What is required: Print out every record below, exactly as written.

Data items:
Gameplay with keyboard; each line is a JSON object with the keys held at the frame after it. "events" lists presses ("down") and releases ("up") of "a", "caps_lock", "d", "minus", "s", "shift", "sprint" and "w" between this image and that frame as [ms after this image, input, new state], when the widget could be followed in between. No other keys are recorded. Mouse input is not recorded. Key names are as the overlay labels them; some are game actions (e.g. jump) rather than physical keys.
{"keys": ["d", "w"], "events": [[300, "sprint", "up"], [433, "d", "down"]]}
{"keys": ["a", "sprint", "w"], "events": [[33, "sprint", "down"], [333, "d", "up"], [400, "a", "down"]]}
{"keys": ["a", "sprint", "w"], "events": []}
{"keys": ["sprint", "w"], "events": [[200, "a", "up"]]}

Output of the exercise:
Gameplay with keyboard; each line is a JSON object with the keys held at the frame after it. "events" lists presses ("down") and releases ("up") of "a", "caps_lock", "d", "minus", "s", "shift", "sprint" and "w" between this image and that frame as [ms after this image, input, new state], when the widget could be followed in between. No other keys are recorded. Mouse input is not recorded. Key names are as the overlay labels them; some are game actions (e.g. jump) rather than physical keys.
{"keys": ["d", "w"], "events": [[300, "sprint", "up"], [433, "d", "down"]]}
{"keys": ["a", "sprint", "w"], "events": [[33, "sprint", "down"], [333, "d", "up"], [400, "a", "down"]]}
{"keys": ["a", "sprint", "w"], "events": []}
{"keys": ["sprint", "w"], "events": [[200, "a", "up"]]}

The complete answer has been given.